(Beginning of DOCUMENT SECTION)
- League: Mexican Softball League
- Sport: Softball
- Duration: 25 January – 16 March
- Games: 71
- Teams: 6

Serie de la Reina
- Champions: Charros de Jalisco
- Runners-up: Sultanes de Monterrey
- Finals MVP: Yeraldine Carrión

LMS seasons
- 2025 →

= 2024 Mexican Softball League season =

The 2024 Mexican Softball League season was the inaugural season of the Mexican Softball League (LMS), the first professional softball league in Latin America. It was contested by six teams, all of them softball sides of Mexican League baseball teams: Bravos de León, Charros de Jalisco, Diablos Rojos del México, El Águila de Veracruz, Olmecas de Tabasco and Sultanes de Monterrey.

The season started on 25 January and ended on 16 March. Charros de Jalisco won the championship after defeating Sultanes de Monterrey in the final series 3 games to 1. Yeraldine Carrión, pitcher for the Charros, won the MVP award of the final series.
(End of DOCUMENT SECTION)
(Beginning of PROVIDED INFORMATION)
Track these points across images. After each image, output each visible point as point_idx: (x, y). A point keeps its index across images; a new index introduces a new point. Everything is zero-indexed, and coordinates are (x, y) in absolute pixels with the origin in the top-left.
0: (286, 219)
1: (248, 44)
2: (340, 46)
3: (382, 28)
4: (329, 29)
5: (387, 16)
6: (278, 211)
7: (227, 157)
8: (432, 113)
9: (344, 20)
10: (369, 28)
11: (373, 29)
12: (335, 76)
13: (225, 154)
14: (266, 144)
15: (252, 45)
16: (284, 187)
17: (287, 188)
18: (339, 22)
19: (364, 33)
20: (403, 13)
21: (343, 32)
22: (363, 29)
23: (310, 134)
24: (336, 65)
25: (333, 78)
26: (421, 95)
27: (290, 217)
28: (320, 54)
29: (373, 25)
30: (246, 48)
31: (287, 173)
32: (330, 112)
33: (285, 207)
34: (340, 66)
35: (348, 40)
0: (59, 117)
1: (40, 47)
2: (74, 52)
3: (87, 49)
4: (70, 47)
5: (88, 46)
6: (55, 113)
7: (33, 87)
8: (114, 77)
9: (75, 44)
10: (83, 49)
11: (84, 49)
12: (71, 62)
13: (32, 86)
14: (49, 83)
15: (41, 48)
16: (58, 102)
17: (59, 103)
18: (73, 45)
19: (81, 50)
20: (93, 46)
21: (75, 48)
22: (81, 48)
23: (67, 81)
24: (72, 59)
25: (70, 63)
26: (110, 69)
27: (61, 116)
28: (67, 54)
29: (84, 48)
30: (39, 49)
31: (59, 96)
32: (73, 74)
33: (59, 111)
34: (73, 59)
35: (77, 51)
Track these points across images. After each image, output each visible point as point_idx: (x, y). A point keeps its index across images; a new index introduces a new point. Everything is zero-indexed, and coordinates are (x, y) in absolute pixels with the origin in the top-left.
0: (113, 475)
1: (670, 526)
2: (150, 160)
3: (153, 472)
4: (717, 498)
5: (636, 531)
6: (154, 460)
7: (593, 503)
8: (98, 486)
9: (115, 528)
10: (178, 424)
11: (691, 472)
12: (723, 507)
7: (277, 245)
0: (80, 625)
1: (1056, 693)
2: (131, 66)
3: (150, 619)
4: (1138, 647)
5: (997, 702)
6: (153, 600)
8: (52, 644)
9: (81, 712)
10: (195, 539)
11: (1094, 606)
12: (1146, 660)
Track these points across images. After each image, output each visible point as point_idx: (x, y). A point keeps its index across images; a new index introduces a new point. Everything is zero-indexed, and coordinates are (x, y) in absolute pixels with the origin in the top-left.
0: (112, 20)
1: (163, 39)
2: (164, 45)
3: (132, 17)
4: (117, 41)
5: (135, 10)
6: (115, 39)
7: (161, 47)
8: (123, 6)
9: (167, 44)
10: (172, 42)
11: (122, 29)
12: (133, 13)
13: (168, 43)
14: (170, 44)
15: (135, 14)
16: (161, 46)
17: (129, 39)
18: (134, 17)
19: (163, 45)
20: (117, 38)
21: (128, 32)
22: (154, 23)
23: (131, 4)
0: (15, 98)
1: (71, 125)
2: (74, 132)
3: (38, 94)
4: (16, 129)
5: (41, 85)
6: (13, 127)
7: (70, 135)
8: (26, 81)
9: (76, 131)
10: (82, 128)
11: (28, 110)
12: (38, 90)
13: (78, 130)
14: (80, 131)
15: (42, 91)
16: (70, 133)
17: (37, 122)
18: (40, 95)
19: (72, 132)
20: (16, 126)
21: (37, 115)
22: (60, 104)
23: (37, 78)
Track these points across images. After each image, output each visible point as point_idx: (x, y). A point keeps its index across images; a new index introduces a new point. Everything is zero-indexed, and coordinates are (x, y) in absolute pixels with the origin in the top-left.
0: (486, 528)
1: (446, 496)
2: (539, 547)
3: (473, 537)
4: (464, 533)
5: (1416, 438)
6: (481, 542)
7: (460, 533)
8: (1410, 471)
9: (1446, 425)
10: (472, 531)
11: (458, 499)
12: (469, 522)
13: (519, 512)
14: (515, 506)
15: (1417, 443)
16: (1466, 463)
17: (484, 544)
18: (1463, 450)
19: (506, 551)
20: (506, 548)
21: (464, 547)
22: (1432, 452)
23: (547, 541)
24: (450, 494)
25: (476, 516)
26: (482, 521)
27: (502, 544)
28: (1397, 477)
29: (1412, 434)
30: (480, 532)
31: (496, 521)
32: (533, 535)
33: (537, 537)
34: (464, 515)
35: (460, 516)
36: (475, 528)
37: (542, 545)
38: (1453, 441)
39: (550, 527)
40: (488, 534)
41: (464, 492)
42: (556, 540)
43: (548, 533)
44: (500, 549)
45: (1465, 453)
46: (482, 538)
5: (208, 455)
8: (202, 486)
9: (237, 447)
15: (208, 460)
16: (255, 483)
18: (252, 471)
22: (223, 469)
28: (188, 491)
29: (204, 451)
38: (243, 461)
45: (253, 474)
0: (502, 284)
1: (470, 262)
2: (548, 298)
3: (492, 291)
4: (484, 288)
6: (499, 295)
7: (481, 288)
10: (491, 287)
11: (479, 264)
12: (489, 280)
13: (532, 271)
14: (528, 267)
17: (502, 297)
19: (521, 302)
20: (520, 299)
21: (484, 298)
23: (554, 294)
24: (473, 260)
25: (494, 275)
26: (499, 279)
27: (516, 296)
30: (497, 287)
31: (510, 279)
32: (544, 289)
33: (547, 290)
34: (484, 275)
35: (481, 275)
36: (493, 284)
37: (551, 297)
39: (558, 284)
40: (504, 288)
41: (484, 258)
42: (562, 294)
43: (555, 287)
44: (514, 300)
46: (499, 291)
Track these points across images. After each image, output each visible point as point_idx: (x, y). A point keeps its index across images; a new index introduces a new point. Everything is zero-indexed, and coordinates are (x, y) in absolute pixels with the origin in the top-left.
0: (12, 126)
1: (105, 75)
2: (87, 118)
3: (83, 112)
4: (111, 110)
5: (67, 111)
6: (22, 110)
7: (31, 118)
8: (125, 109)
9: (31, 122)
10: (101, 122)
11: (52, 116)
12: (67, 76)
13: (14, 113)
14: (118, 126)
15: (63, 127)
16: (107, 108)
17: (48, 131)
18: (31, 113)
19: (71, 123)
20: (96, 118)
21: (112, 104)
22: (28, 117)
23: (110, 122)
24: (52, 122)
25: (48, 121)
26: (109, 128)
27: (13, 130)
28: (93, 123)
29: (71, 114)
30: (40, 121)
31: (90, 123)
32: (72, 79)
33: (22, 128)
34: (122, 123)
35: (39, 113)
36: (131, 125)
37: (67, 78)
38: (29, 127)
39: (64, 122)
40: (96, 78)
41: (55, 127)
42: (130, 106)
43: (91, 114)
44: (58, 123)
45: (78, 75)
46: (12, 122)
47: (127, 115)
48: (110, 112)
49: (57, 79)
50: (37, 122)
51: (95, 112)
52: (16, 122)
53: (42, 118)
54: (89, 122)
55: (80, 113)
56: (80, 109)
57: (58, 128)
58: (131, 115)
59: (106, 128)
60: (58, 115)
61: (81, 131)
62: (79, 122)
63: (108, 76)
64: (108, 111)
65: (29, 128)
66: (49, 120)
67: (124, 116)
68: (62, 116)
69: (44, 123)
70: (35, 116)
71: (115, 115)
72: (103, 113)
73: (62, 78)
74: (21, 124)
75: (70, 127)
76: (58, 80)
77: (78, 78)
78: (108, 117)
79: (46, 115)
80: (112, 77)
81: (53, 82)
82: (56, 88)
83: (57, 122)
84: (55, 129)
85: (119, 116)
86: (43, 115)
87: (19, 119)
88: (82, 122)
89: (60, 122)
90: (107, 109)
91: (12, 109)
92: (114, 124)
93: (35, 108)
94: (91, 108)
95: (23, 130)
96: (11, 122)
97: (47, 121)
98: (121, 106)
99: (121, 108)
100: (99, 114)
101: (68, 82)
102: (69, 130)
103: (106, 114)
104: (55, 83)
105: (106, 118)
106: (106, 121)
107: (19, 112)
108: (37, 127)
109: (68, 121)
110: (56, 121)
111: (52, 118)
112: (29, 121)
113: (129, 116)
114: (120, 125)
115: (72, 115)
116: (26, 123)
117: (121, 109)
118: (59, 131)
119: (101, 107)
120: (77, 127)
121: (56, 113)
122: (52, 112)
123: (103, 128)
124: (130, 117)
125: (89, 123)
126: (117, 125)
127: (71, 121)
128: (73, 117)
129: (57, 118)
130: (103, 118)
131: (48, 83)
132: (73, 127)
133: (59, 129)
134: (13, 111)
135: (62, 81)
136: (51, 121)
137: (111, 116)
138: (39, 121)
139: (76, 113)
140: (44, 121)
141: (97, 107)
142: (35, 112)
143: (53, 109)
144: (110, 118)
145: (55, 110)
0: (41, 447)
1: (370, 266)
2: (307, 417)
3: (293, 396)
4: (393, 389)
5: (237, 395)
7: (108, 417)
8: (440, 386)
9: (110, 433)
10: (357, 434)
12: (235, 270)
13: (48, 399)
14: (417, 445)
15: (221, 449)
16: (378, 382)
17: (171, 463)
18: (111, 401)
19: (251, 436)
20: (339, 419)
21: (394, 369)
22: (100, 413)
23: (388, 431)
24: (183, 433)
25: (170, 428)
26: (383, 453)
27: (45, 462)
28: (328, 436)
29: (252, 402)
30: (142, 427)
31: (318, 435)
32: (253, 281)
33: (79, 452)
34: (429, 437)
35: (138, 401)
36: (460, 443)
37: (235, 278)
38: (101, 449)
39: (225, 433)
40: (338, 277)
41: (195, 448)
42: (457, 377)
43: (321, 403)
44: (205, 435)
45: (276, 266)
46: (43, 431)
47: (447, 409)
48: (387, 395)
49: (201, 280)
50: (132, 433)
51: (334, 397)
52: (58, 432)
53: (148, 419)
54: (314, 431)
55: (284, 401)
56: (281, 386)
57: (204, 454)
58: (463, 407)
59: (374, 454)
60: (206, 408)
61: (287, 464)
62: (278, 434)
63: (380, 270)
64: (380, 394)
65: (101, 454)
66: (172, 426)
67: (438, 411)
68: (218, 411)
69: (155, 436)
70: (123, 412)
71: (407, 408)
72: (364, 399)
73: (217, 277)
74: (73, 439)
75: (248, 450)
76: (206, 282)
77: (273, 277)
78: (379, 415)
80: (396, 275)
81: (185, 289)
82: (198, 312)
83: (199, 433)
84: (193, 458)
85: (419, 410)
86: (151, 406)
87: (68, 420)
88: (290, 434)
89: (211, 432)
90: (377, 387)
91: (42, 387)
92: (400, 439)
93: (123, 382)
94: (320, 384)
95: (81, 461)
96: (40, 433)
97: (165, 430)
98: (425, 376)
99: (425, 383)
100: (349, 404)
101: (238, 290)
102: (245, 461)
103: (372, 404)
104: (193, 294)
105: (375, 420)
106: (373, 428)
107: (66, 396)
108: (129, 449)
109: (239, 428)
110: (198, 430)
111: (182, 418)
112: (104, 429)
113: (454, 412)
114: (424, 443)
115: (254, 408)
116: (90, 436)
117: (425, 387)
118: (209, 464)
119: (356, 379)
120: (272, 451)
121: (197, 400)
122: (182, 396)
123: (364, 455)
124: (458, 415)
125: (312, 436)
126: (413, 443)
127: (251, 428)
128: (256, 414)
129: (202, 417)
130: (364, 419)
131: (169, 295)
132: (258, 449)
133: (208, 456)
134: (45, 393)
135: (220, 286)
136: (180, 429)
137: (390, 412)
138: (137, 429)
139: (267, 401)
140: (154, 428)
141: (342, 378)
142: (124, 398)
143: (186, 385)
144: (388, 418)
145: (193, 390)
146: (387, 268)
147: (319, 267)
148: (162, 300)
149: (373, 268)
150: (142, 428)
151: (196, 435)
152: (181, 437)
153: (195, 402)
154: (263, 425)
(End of PROVIDED INFORMATION)
#### PROBLEM
Can you repeat, word for word, the passage from the 2024 Mexican Softball League season article above that begins at "LMS seasons" and stops after "Sultanes de Monterrey."?

#### OUTPUT FOR THIS EXERCISE
LMS seasons
- 2025 →

= 2024 Mexican Softball League season =

The 2024 Mexican Softball League season was the inaugural season of the Mexican Softball League (LMS), the first professional softball league in Latin America. It was contested by six teams, all of them softball sides of Mexican League baseball teams: Bravos de León, Charros de Jalisco, Diablos Rojos del México, El Águila de Veracruz, Olmecas de Tabasco and Sultanes de Monterrey.